The high goal of the course is to train students to function efficiently in a real-world software development environment. To help reach that goal, the students of the course do a lot of independent learning, teamwork, documentation and public presentation of their product and design process.
The particular technologies employed in the course may change in synchrony with changes in software engineering field, currently the focus is on engineering software-as-a-service using Ruby for programming language and Rails for web development framework.
CMPS 1600, CMPS 2200, or approval of the instructor
This course is an introduction to logic and its applications in computer science. The topics covered include soundness and completeness of propositional logic, predicate logic, linear time temporal logic and branching time temporal logics and their expressive power, frameworks for software verification, Hoare triples, partial and total correctness, modal logics and agents, and binary decision diagrams.
CMPS 2200 or equivalent and CMPS 2170 or equivalent, or permission of instructor.
A comprehensive introduction to the mathematics and algorithms that drive today's digital special effects, animation, and games. Designed as a hands-on course, students will gain experience in building 2D/3D interactive applications using OpenGL. Topics covered will include geometric transformations, projections, raster algorithms, 3D object models (surface and volume), visible surface algorithms, texture mapping, lighting/shading, ray-tracing, anti-aliasing, and compositing.

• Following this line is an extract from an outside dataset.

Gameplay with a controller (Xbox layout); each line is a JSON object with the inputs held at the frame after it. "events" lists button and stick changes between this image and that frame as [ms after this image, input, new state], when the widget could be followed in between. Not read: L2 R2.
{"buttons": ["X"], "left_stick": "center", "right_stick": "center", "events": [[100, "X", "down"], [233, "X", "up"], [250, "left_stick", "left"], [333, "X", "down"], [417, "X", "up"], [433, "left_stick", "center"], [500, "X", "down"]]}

CMPS 1600. Prerequisite can be waived with permission of instructor.
An introduction on how graphical representations of data can be used to aid understanding. This course details the theory and practice of designing effective information or scientific visualizations. The techniques learned in this class have wide applications to all fields in engineering and science, where due to increasing sizes and complexity data now demands effective presentation and analysis. Topics will include iso-surfacing, volume rendering, transfer functions, vector/tensor fields, topological analysis, large data visualization, and uncertainty in visualizations. (Same as MATH 3360.)
CMPS 1600 or good programming skills (C and C++ are the preferred languages of the course). Prerequisite can be waived with permission of instructor.